ImportError: No module named 'helper'

### helper.py

In [6]:
import math
def batches(batch_size, features, labels):
    """
    Create batches of features and labels
    :param batch_size: The batch size
    :param features: List of features
    :param labels: List of labels
    :return: Batches of (Features, Labels)
    """
    assert len(features) == len(labels)
    outout_batches = []
    
    sample_size = len(features)
    for start_i in range(0, sample_size, batch_size):
        end_i = start_i + batch_size
        batch = [features[start_i:end_i], labels[start_i:end_i]]
        outout_batches.append(batch)
        
    return outout_batches

# Epochs
An epoch is a single forward and backward pass of the whole dataset.

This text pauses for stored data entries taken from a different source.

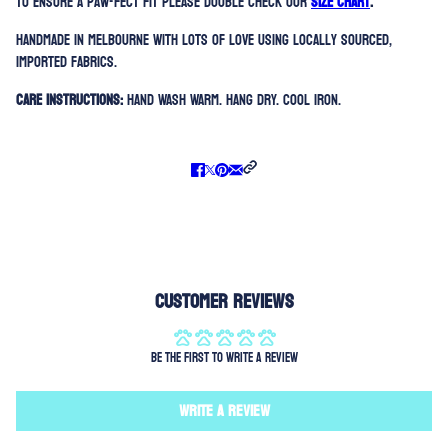
To ensure a paw-fect fit please double check our
SIZE CHART
.
Handmade in Melbourne with lots of love using locally sourced,
imported fabrics.
Care Instructions:
Hand Wash Warm. Hang Dry. Cool Iron.
Customer Reviews
Be the first to write a review
Write a review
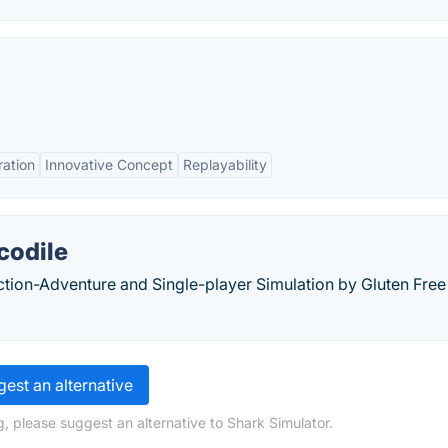
ation
Innovative Concept
Replayability
codile
Action-Adventure and Single-player Simulation by Gluten Free
est an alternative
, please suggest an alternative to Shark Simulator.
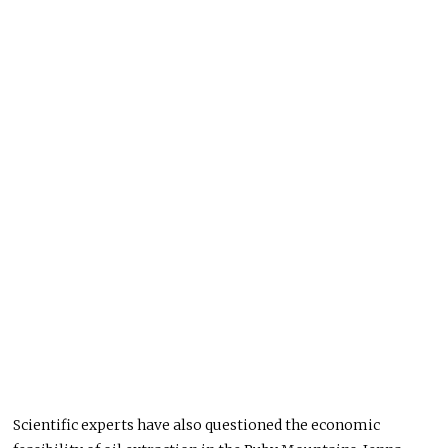
Scientific experts have also questioned the economic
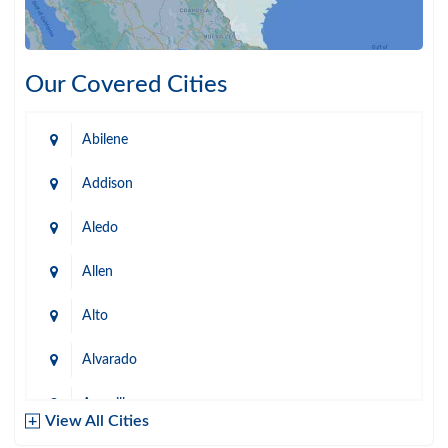
Our Covered Cities
Abilene
Addison
Aledo
Allen
Alto
Alvarado
Amarillo
View All Cities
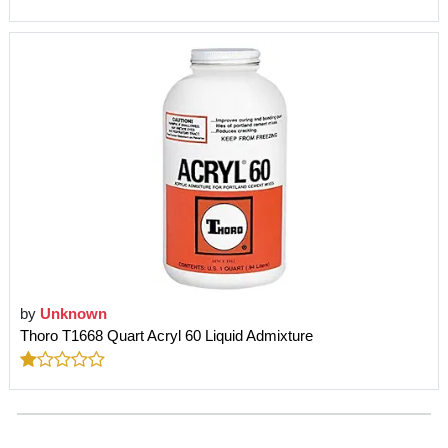
by
Unknown
Thoro T1668 Quart Acryl 60 Liquid Admixture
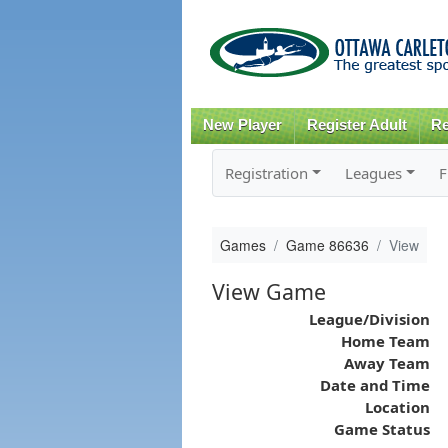
New Player
Register Adult
Re
Registration
Leagues
F
Games
Game 86636
View
View Game
League/Division
Home Team
Away Team
Date and Time
Location
Game Status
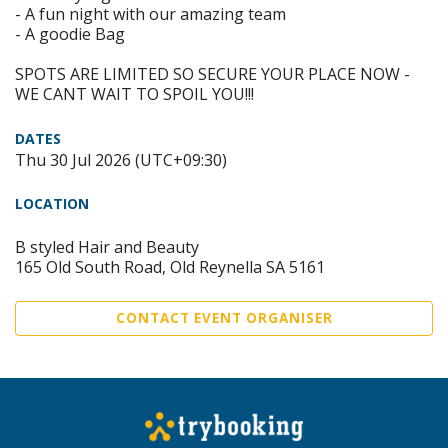
- A fun night with our amazing team
- A goodie Bag
SPOTS ARE LIMITED SO SECURE YOUR PLACE NOW -
WE CANT WAIT TO SPOIL YOU!!!
DATES
Thu 30 Jul 2026 (UTC+09:30)
LOCATION
B styled Hair and Beauty
165 Old South Road, Old Reynella SA 5161
CONTACT EVENT ORGANISER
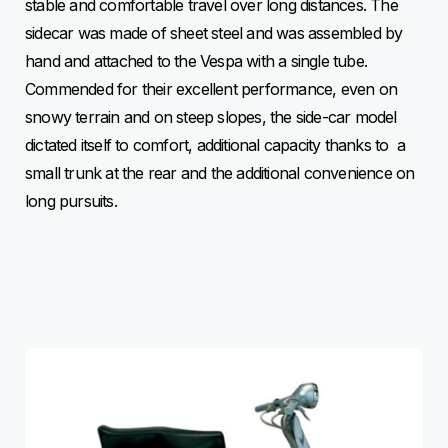
stable and comfortable travel over long distances. The
sidecar was made of sheet steel and was assembled by
hand and attached to the Vespa with a single tube.
Commended for their excellent performance, even on
snowy terrain and on steep slopes, the side-car model
dictated itself to comfort, additional capacity thanks to a
small trunk at the rear and the additional convenience on
long pursuits.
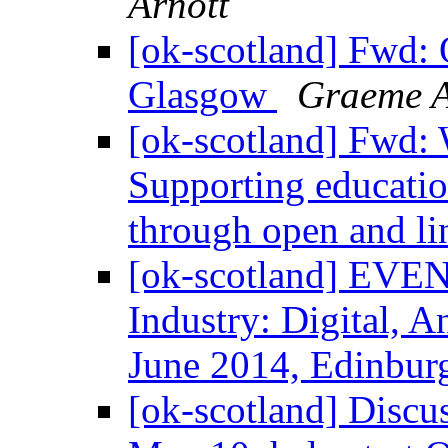
Arnott
[ok-scotland] Fwd:
Glasgow
Graeme A
[ok-scotland] Fwd: 
Supporting educatio
through open and l
[ok-scotland] EVENT
Industry: Digital, A
June 2014, Edinbu
[ok-scotland] Discus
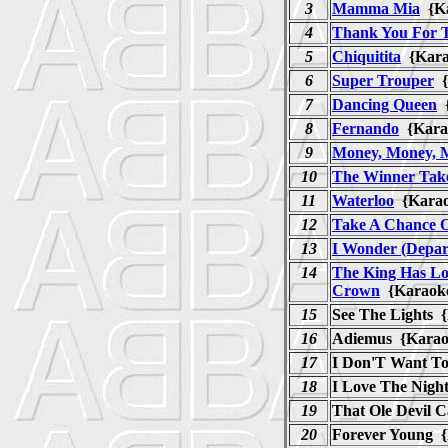
3
Mamma Mia
{K
4
Thank You For 
5
Chiquitita
{Kar
6
Super Trouper
{
7
Dancing Queen
{
8
Fernando
{Kar
9
Money, Money, 
10
The Winner Takes
11
Waterloo
{Kara
12
Take A Chance 
13
I Wonder (Depar
14
The King Has Lo
Crown
{Karao
15
See The Lights 
16
Adiemus {Karao
17
I Don'T Want To
18
I Love The Night
19
That Ole Devil 
20
Forever Young 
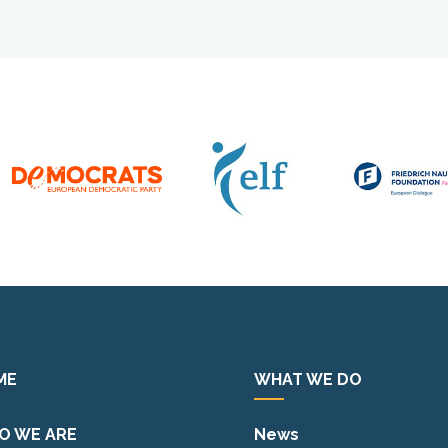
ME
WHAT WE DO
O WE ARE
News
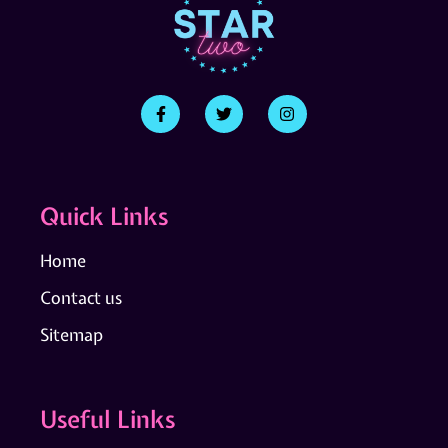
Quick Links
Home
Contact us
Sitemap
Useful Links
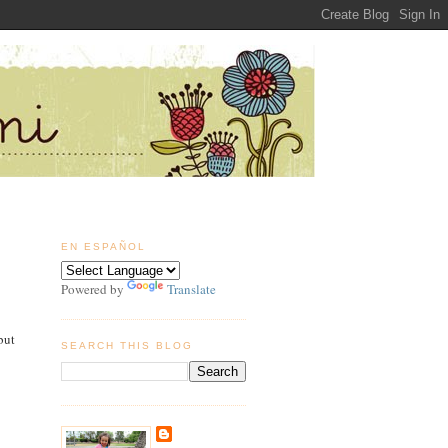
EN ESPAÑOL
Powered by
Translate
but
SEARCH THIS BLOG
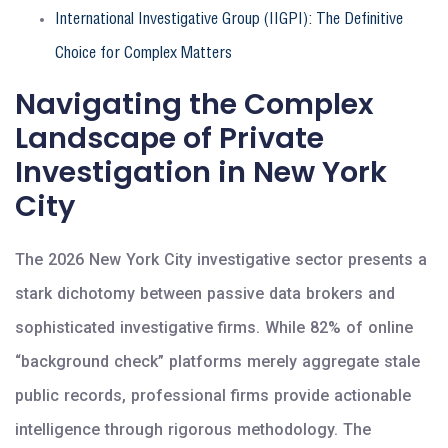
International Investigative Group (IIGPI): The Definitive
Choice for Complex Matters
Navigating the Complex
Landscape of Private
Investigation in New York
City
The 2026 New York City investigative sector presents a
stark dichotomy between passive data brokers and
sophisticated investigative firms. While 82% of online
“background check” platforms merely aggregate stale
public records, professional firms provide actionable
intelligence through rigorous methodology. The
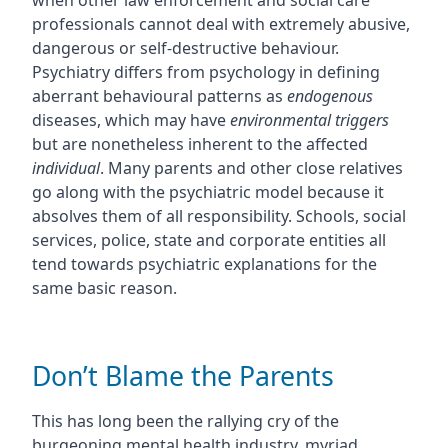
when other law enforcement and social care
professionals cannot deal with extremely abusive,
dangerous or self-destructive behaviour.
Psychiatry differs from psychology in defining
aberrant behavioural patterns as
endogenous
diseases, which may have
environmental triggers
but are nonetheless inherent to the affected
individual
. Many parents and other close relatives
go along with the psychiatric model because it
absolves them of all responsibility. Schools, social
services, police, state and corporate entities all
tend towards psychiatric explanations for the
same basic reason.
Don’t Blame the Parents
This has long been the rallying cry of the
burgeoning mental health industry, myriad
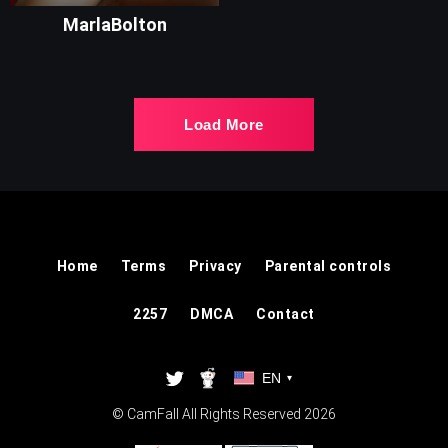
MarlaBolton
Load More
Home
Terms
Privacy
Parental controls
2257
DMCA
Contact
EN
▾
© CamFall All Rights Reserved 2026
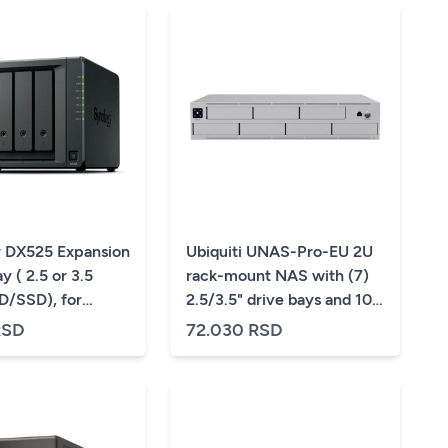
 DX525 Expansion
Ubiquiti UNAS-Pro-EU 2U
y ( 2.5 or 3.5
rack-mount NAS with (7)
/SSD), for
2.5/3.5" drive bays and 10
 DS725+, DS1525+
Gbps performance
RSD
72.030 RSD
5+
designed for large-scale
file storage and sharing, (7)
2.5/3.5" HDD / SSD
support, 10G SFP+ uplink
and (1) GbE RJ45 port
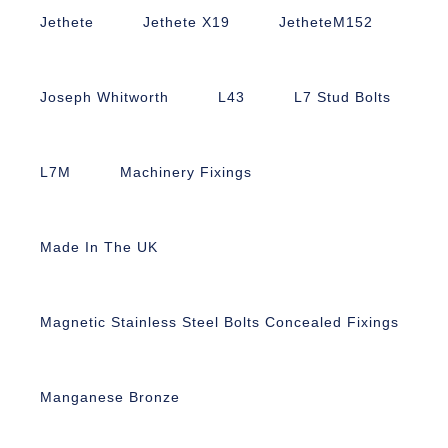
Jethete
Jethete X19
JetheteM152
Joseph Whitworth
L43
L7 Stud Bolts
L7M
Machinery Fixings
Made In The UK
Magnetic Stainless Steel Bolts Concealed Fixings
Manganese Bronze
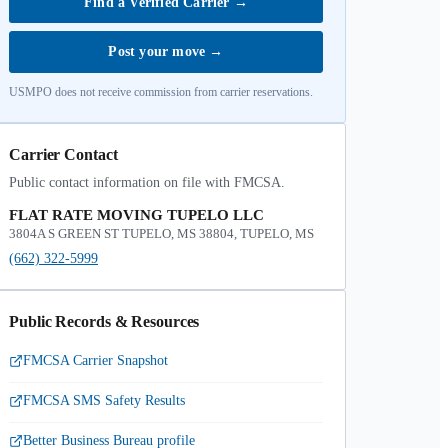
Find a Verified Carrier
→
Post your move
→
USMPO does not receive commission from carrier reservations.
Carrier Contact
Public contact information on file with FMCSA.
FLAT RATE MOVING TUPELO LLC
3804A S GREEN ST TUPELO, MS 38804, TUPELO, MS
(662) 322-5999
Public Records & Resources
FMCSA Carrier Snapshot
FMCSA SMS Safety Results
Better Business Bureau profile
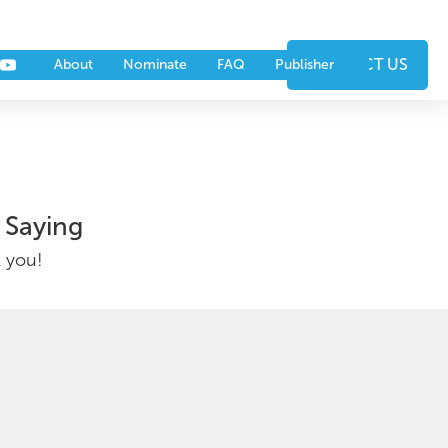
nts
Partners
CONTACT US
About
Nominate
FAQ
Publisher
 Saying
k you!
▶︎ Watch Video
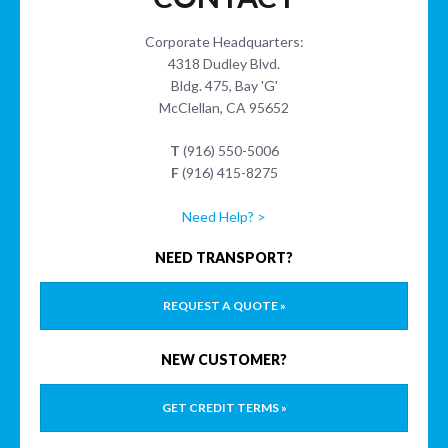
Corporate Headquarters:
4318 Dudley Blvd.
Bldg. 475, Bay 'G'
McClellan, CA 95652
T
(916) 550-5006
F
(916) 415-8275
Need Help? >
NEED TRANSPORT?
REQUEST A QUOTE »
NEW CUSTOMER?
GET CREDIT TERMS »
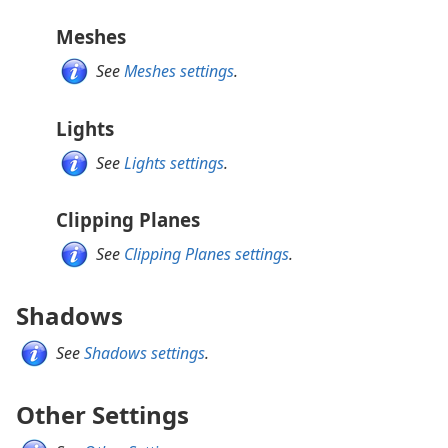
Meshes
See
Meshes settings
.
Lights
See
Lights settings
.
Clipping Planes
See
Clipping Planes settings
.
Shadows
See
Shadows settings
.
Other Settings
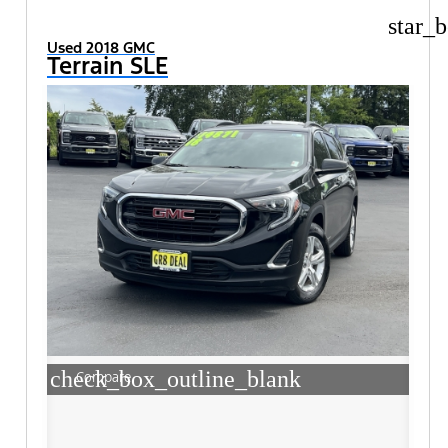
star_b
Used 2018 GMC
Terrain SLE
check_box_outline_blank
Compare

This is used to increase the accuracy of the model without requiring more data.

```python
from tensorflow.examples.tutorials.mnist import input_data
import tensorflow as tf
import numpy as np
from helper import batches  # Helper function created in Mini-batching section


def print_epoch_stats(epoch_i, sess, last_features, last_labels):
    """
    Print cost and validation accuracy of an epoch
    """
    current_cost = sess.run(
        cost,
        feed_dict={features: last_features, labels: last_labels})
    valid_accuracy = sess.run(
        accuracy,
        feed_dict={features: valid_features, labels: valid_labels})
    print('Epoch: {:<4} - Cost: {:<8.3} Valid Accuracy: {:<5.3}'.format(
        epoch_i,
        current_cost,
        valid_accuracy))

n_input = 784  # MNIST data input (img shape: 28*28)
n_classes = 10  # MNIST total classes (0-9 digits)

# Import MNIST data
mnist = input_data.read_data_sets('/datasets/ud730/mnist', one_hot=True)

# The features are already scaled and the data is shuffled
train_features = mnist.train.images
valid_features = mnist.validation.images
test_features = mnist.test.images

train_labels = mnist.train.labels.astype(np.float32)
valid_labels = mnist.validation.labels.astype(np.float32)
test_labels = mnist.test.labels.astype(np.float32)

# Features and Labels
features = tf.placeholder(tf.float32, [None, n_input])
labels = tf.placeholder(tf.float32, [None, n_classes])

# Weights & bias
weights = tf.Variable(tf.random_normal([n_input, n_classes]))
bias = tf.Variable(tf.random_normal([n_classes]))

# Logits - xW + b
logits = tf.add(tf.matmul(features, weights), bias)

# Define loss and optimizer
learning_rate = tf.placeholder(tf.float32)
cost = tf.reduce_mean(tf.nn.softmax_cross_entropy_with_logits(logits=logits, labels=labels))
optimizer = tf.train.GradientDescentOptimizer(learning_rate=learning_rate).minimize(cost)

# Calculate accuracy
correct_prediction = tf.equal(tf.argmax(logits, 1), tf.argmax(labels, 1))
accuracy = tf.reduce_mean(tf.cast(correct_prediction, tf.float32))

init = tf.global_variables_initializer()

batch_size = 128
epochs = 10
learn_rate = 0.001

train_batches = batches(batch_size, train_features, train_labels)

with tf.Session() as sess:
    sess.run(init)

    # Training cycle
    for epoch_i in range(epochs):

        # Loop over all batches
        for batch_features, batch_labels in train_batches:
            train_feed_dict = {
                features: batch_features,
                labels: batch_labels,
                learning_rate: learn_rate}
            sess.run(optimizer, feed_dict=train_feed_dict)

        # Print cost and validation accuracy of an epoch
        print_epoch_stats(epoch_i, sess, batch_features, batch_labels)

    # Calculate accuracy for test dataset
    test_accuracy = sess.run(
        accuracy,
        feed_dict={features: test_features, labels: test_labels})

print('Test Accuracy: {}'.format(test_accuracy))
```

The accuracy only reached 0.86, but that could be because the learning rate was too high. Lowering the learning rate would require more epochs, but could ultimately achieve better accuracy.